• Problem
In the records that follow, find each line containing "input" and copy it.

• Records from a data source
+--

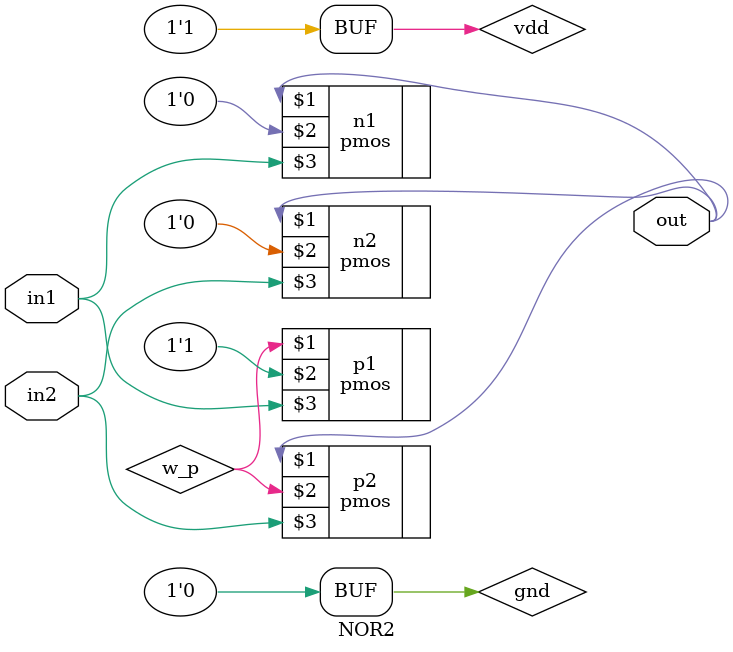
<source format=sv>
/* 2-input NOR gate.
 * Author: Igor Lesik 2020-2023
 *
 * <pre> 
 *              -------------+------ vdd
 *                           |
 *  in1 ---+--------------o| p1
 *         |                 |
 *  in2 -------------+----o| p2
 *         |         |       |
 *         |    +------------+------ out
 *         |    |    |       |
 *         +--| n1   +-----| n2
 *              |            |
 *           ---+------------+---- gnd
 * </pre>
 */
/* verilator lint_off DECLFILENAME */
module NOR2 (
    input  wire in1,
    input  wire in2,
    output wire out
);

    supply1 vdd;
    supply0 gnd;

    wire w_p; // connects 2 pmos transistors

    // nmos drain source gate
    pmos n1(out,  gnd,   in1);
    pmos n2(out,  gnd,   in2);

    // pmos drain source gate
    pmos p1(w_p,  vdd,   in1);
    pmos p2(out,  w_p,   in2);

endmodule
/* verilator lint_on DECLFILENAME */

</source>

+--

• Answer box
/* 2-input NOR gate.
    input  wire in1,
    input  wire in2,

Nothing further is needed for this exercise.